#### Task statement:
I need every line that includes the word "juni" copied from the material.

#### Working data:
# # # # # # #

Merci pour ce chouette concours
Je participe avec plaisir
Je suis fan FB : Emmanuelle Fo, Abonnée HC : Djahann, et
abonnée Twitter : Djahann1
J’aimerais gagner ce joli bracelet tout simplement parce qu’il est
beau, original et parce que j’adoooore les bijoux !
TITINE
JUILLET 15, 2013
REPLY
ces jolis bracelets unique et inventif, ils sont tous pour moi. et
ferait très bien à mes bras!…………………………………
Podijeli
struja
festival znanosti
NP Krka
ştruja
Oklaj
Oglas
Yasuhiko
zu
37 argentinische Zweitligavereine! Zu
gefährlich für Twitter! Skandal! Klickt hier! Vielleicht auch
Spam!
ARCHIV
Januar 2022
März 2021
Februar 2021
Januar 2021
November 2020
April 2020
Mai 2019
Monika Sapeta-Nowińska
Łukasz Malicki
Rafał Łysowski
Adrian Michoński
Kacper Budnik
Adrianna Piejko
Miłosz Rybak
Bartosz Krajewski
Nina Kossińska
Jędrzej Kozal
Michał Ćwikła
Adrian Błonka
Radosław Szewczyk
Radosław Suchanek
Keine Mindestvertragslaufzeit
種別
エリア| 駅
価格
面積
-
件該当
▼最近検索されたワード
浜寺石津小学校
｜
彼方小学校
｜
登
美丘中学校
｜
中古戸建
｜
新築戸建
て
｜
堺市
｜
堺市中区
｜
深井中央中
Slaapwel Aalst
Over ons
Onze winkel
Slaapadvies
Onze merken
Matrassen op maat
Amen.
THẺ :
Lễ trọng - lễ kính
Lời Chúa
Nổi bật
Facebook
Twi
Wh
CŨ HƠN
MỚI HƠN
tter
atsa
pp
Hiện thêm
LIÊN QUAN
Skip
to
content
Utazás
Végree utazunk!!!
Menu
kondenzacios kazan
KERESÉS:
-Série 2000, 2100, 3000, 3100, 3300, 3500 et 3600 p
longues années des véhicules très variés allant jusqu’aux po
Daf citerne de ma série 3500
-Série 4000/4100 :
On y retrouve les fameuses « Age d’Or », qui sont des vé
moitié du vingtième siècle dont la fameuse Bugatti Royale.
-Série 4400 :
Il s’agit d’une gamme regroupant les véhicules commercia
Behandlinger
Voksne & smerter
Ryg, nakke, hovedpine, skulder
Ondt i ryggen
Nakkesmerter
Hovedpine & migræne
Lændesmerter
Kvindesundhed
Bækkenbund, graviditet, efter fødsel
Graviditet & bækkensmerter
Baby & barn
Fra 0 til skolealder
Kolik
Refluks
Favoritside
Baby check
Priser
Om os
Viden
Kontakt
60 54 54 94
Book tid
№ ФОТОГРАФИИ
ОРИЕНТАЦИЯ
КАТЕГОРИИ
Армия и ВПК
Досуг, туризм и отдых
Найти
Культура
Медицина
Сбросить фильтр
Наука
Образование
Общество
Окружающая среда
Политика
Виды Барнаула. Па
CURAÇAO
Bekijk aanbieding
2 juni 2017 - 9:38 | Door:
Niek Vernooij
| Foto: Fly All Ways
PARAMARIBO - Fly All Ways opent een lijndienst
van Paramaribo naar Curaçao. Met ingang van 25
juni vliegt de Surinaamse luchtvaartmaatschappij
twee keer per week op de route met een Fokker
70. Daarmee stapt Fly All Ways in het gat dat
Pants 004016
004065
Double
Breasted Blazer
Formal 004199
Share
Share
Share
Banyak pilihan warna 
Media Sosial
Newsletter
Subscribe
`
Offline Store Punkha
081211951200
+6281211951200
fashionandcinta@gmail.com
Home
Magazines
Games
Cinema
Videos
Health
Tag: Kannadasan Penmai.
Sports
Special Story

# # # # # # #

#### Answer space:
2 juni 2017 - 9:38 | Door:
juni vliegt de Surinaamse luchtvaartmaatschappij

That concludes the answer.